Ilustrasi. (foto: Pertamina)
JAKARTA, DDTCNews – Polemik mahalnya harga tiket pesawat masih terus bergulir. Pemerintah mulai melakukan kajian terkait pengenaan pajak pertambahan nilai (PPN) avtur yang dinilai turut memberi andil. Topik ini menjadi bahasan beberapa media nasional pada hari ini, Kamis (14/2/2019).
Tidak tanggung-tanggung, Menteri BUMN Rini Soemarno mengaku telah berkomunikasi langsung dengan Menteri Keuangan Sri Mulyani Indrawati. Dia meminta pungutan PPN pada bahan bakar minyak jenis avtur bisa dihapus.

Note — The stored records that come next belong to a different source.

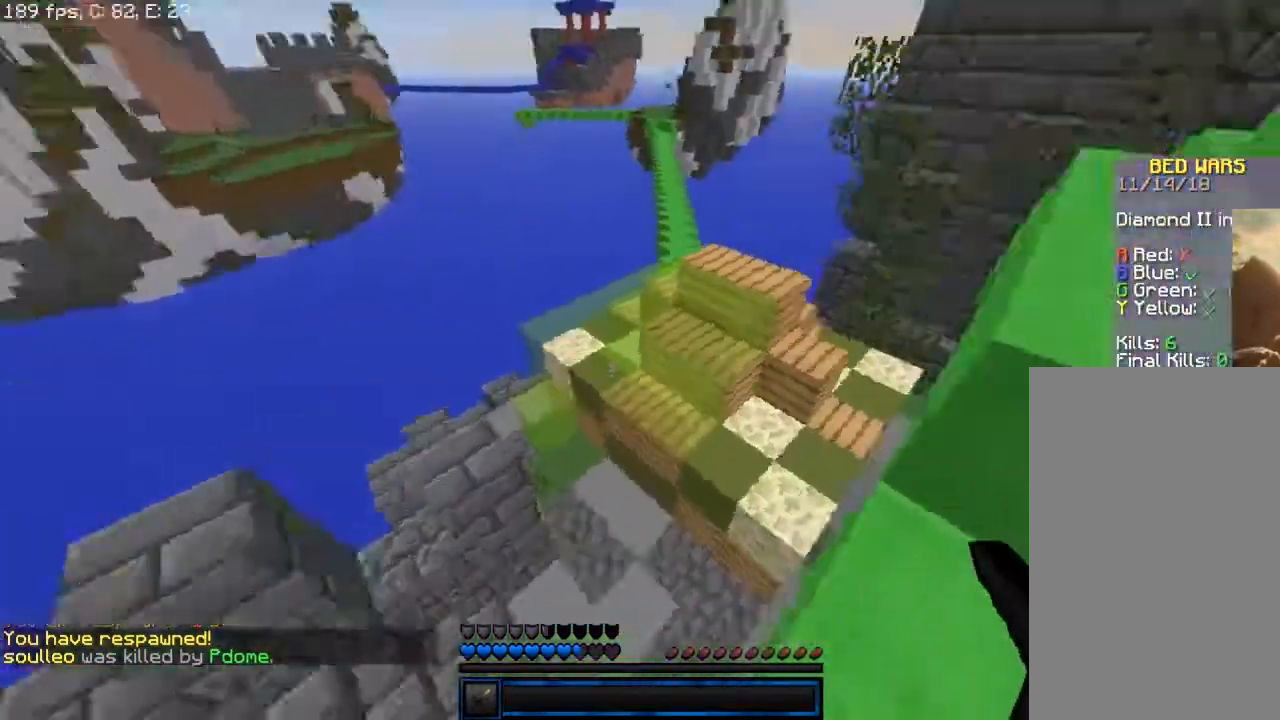
Gameplay with keyboard and mouse; each line is a JSON object with the keys and mouse buttons held at the frame after it. "events" lists presses ("down") and releases ("up") of "a", "d", "s", "space", "w", "mouse_left" and "mouse_right" between this image and that frame as [ms after this image, input, new state], when the widget could be followed in between. "mouse_left", "mouse_right" = the "left", "right" buttons of the "mouse" list. No other keys are recorded. Fast repeated clicks can show as one long hold. Mouse movement is not recorded.
{"keys": ["w"], "mouse": [], "events": []}
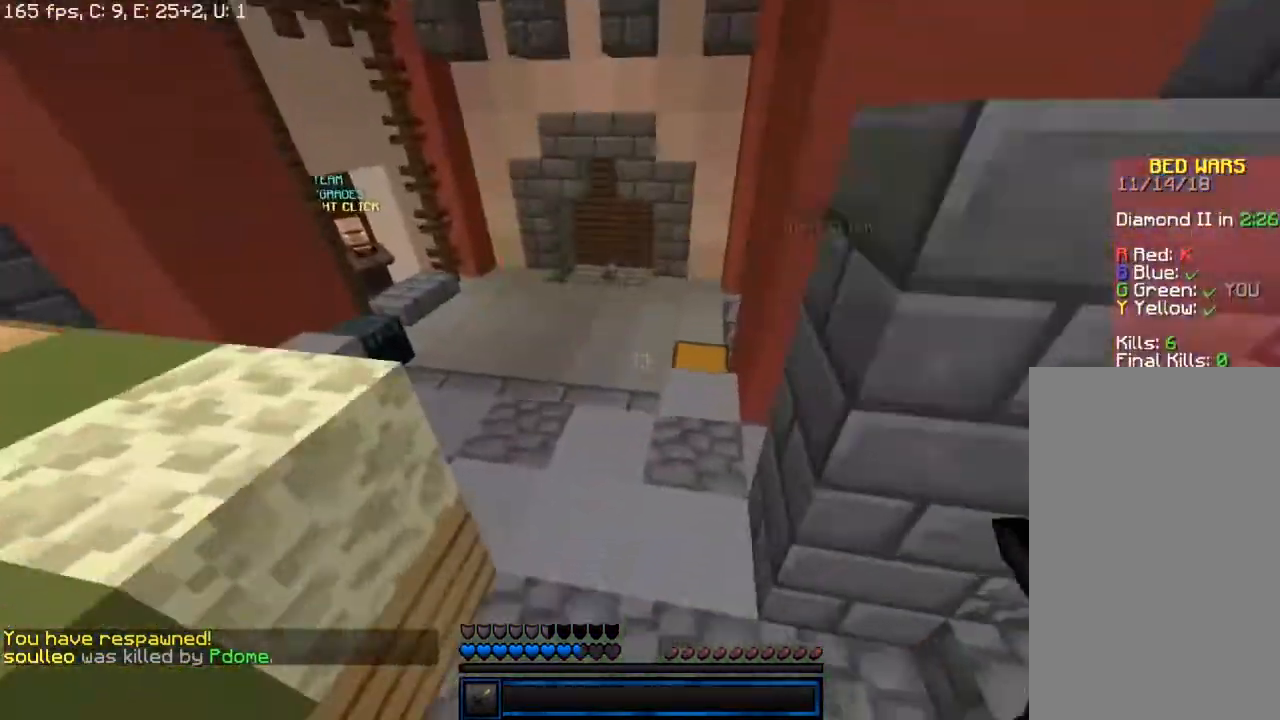
{"keys": ["w"], "mouse": [], "events": []}
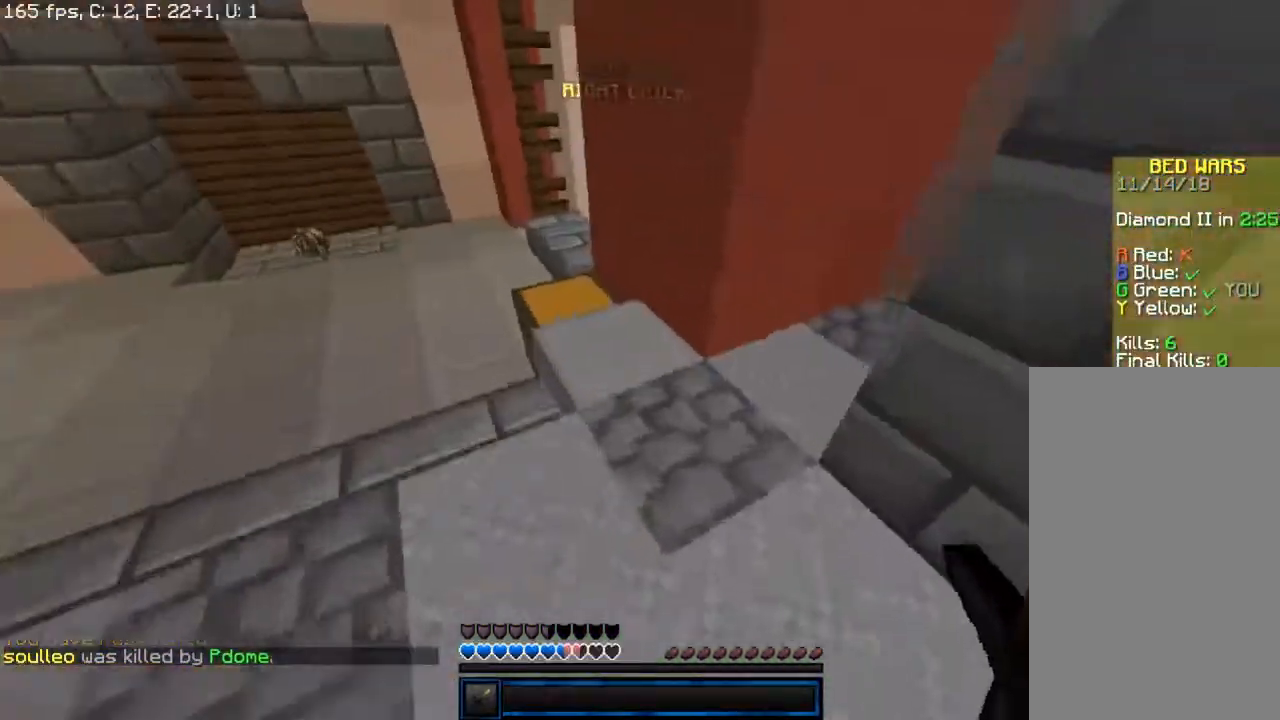
{"keys": ["space", "w"], "mouse": [], "events": [[83, "a", "down"], [450, "space", "down"], [467, "a", "up"]]}
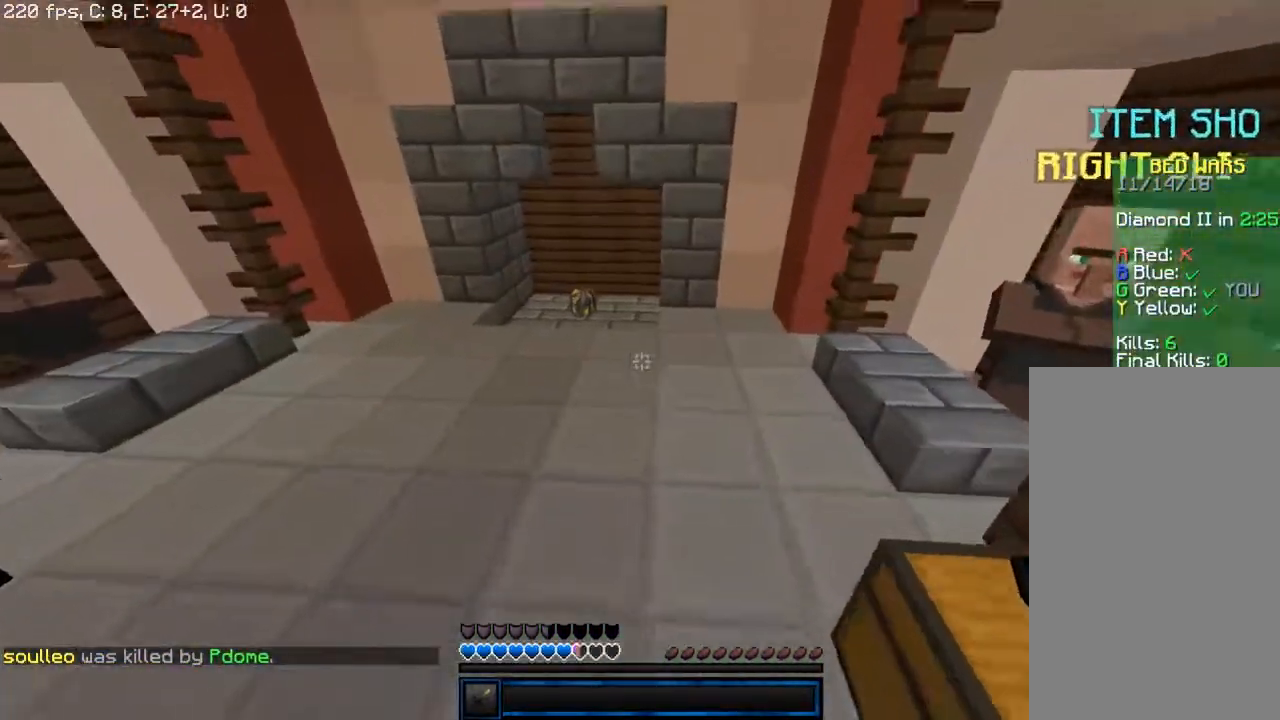
{"keys": ["a", "space", "w"], "mouse": [], "events": [[433, "a", "down"]]}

“Harapannya dihapus,” katanya, sambil mengatakan pengenaan PPN menjadi salah satu penyebab tingginya harga avtur. Hal inilah yang pada akhirnya membuat harga tiket angkutan udara mahal.
Sebelumnya, Sri Mulyani Indrawati menyatakan kesediaannya untuk mengevaluasi pungutan PPN sebesar 10% atas avtur. Opsi relaksasi beban pajak pun bisa diambil jika PPN terbukti menjadi penyebab naiknya harga jual avtur dan menurunkan daya saing Indonesia.

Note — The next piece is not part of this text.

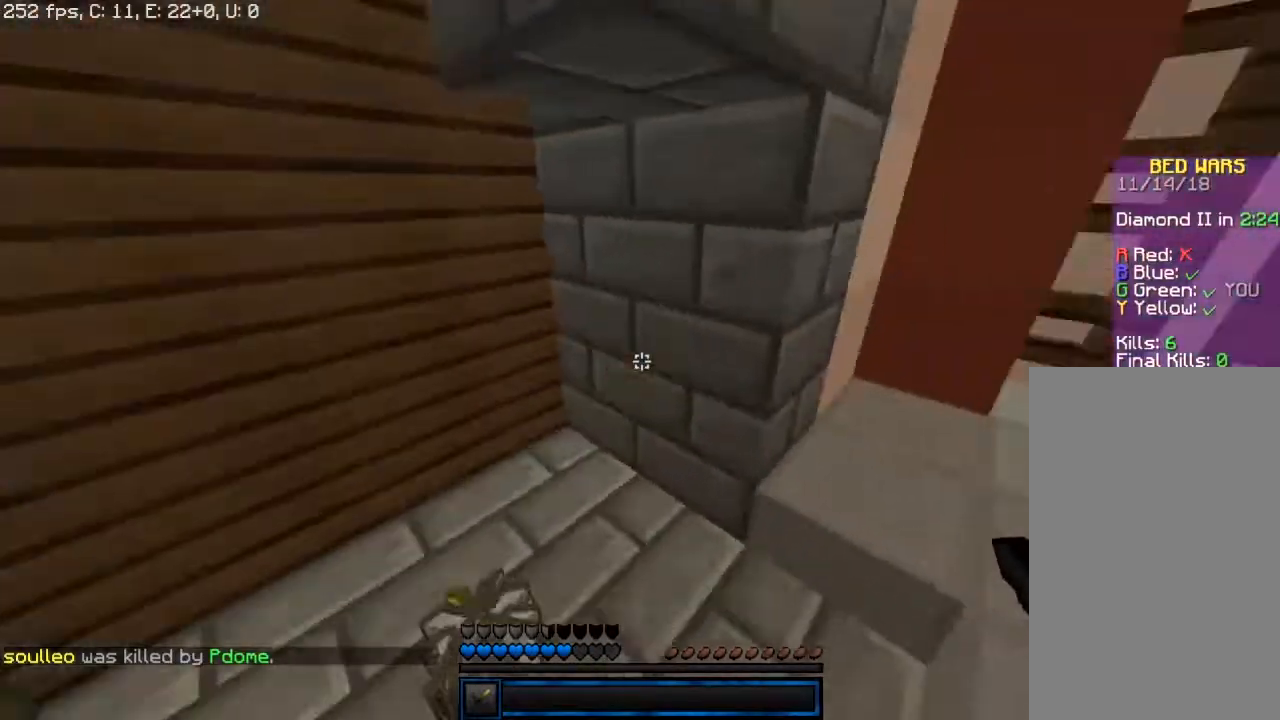
{"keys": ["w"], "mouse": [], "events": [[300, "w", "up"], [400, "w", "down"], [467, "a", "up"]]}
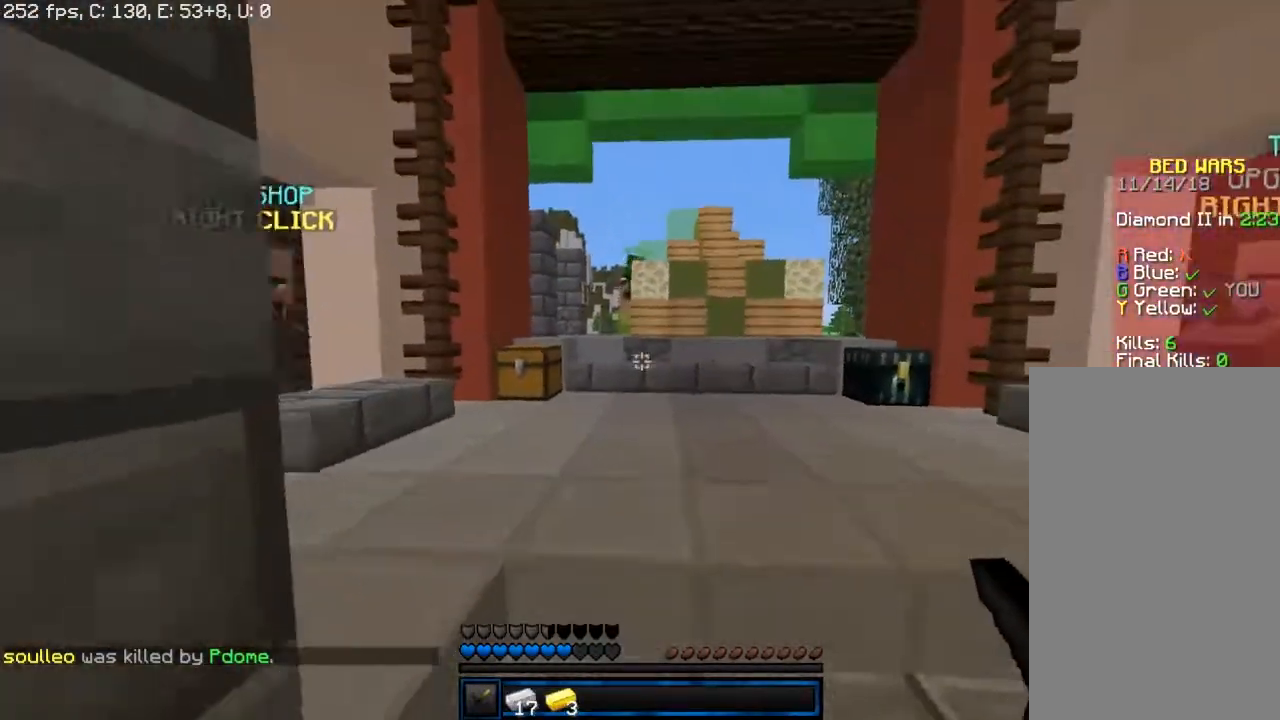
{"keys": ["w"], "mouse": [], "events": []}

Selain itu, beberapa media nasional juga menyoroti masalah kontribusi konstruksi dan real estate ke penerimaan pajak yang minim. Sepanjang tahun lalu, sektor tersebut memberikan kontribusi 13% pada produk domestik bruto (PDB), tapi hanya 6,9% pada penerimaan pajak.
Direktur Potensi Kepatuhan dan Penerimaan Pajak Ditjen Pajak (DJP) Yon Arsal menjelaskan untuk melihat hubungan kontribusi untuk PDB dan penerimaan pajak memang tidak bisa langsung disandingkan. Setiap sektor, sambungnya, memiliki sistem, kebijakan, dan konstruksi wajib pajak terdaftar yang berbeda-beda.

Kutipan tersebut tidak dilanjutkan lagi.